Business intelligence (BI) is a process for analyzing data and delivering actionable information that helps all kinds of stakeholders in an organization to make informed business decisions.
What is BI Testing?
BI testing encompasses all testing activities within a BI landscape. In a BI landscape data is gathered from various sources and combined into a datawarehouse or datalake. The stored data is then used to gather information in some form of a report. Since a datalake is one big pool of unstructured data, testing in these environments is usually done by data engineers or data scientists who make use of the data directly from the data lake without any conversions. BI Testers focus mainly on structured environments such as datawarehouses.
Datawarehousing is the act of gathering data from various sources into a datawarehouse in order to use this data for business purposes, such as trends, insights in profits/costs or to make predictions about the future. A datawarehousing BI landscape consists of various stages, see figure 1.
Source: Data can come from all sorts of sources, most often it will be from various databases that are in use throughout the company, but can also include separate files, data coming from managed file transfers or from other databases through API's, etc.
Datawarehouse (Extract-Transform-Load ‘ETL’): Data gets extracted from the sources and stored in a datawarehouse. In general, this data is first placed in a staging environment. For the data to get loaded into the actual datawarehouse it will most likely need to be cleaned and transformed in order to be tied together to create a single point of truth. In some environments the data goes to a second staging area after the transformations before moving on to the actual datawarehouse in production. Though the more common approach is to do the cleanup and transformations while moving the data from the source staging to the final datawarehouse.
Data marts: Data marts are designed to show smaller subsections of the data stored in the data warehouse. This is usually done for performance and/or security reasons. The data can undergo further transformations or get enriched with more data to get more suitable information.
Dashboards/Reports: Interesting data analytics will be presented to people and departments in the form of dashboarding or reports. Tools designed for dashboarding/reporting are directly connected to the data in the datawarehouse. Authorization rules will most likely be applied here as the users generally access the data through these tools.
Data management/audit trail: For security and privacy purposes data management and auditing should be in place. Think of the GDPR rules stating that for instance a user has the right “to be forgotten”, this means that data needs to be traceable across the stages.

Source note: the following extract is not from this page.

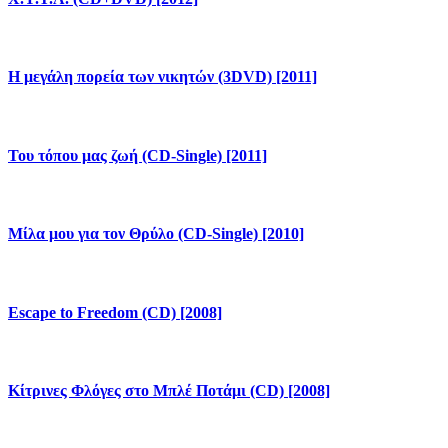
Η μεγάλη πορεία των νικητών (3DVD) [2011]
Του τόπου μας ζωή (CD-Single) [2011]
Μίλα μου για τον Θρύλο (CD-Single) [2010]
Escape to Freedom (CD) [2008]
Κίτρινες Φλόγες στο Μπλέ Ποτάμι (CD) [2008]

|Note that not all datawarehousing landscapes will look the same. Not all environments support a second ‘common staging’ area and not all clients make use of data marts. The datawarehouse can also be a in the form of a Data Vault. And ETL is sometimes reversed as ELT where data is first loaded into the datawarehouse and then transformed. This building block however, will focus on the landscape described in figure 1 but it’s important to understand that variations to this landscape are possible.
Testing in a BI landscape
Testing in a BI landscape is done mostly based on the various environments that are also mentioned in figure 1.
Staging area: Is the data complete? Are there no records doubled? Is the quality sufficient? are all fields from the sources accounted for in the STM (source-to-target mapping)? Do they have the right qualities for the transformations? See also building block: Data Profiling.
Datawarehouse (core): Are the transformations executed correctly? Is everything loaded correctly into the datawarehouse? No missing data or duplicates? Is the quality acceptable? See also building block: Data Quality.
Data marts: Do the data marts contain the required data (and nothing more)? Is the data correctly loaded? If applicable: are the transformations executed correctly?
Dashboarding/Reporting: does it show what the business asked for? In an understandable fashion? Are the calculations done on the correct fields? Is authorization implemented correctly?
Data management/auditing: Is auditing in place? Can records be fully removed (“forgotten”)?
Testroles and skills
Based on the testing activities three BI testing roles can be discerned with each its own focus and skills:
In practice however, a BI test team is often asked to perform all roles as the project advances:
=> The BI test team is first asked to test the migration from source to staging and to check the data quality.
=> Then to test the ETL transformations and the final data quality in the datawarehouse (and data marts)
=> And last, to check that the reports and dashboards are showing the correct information.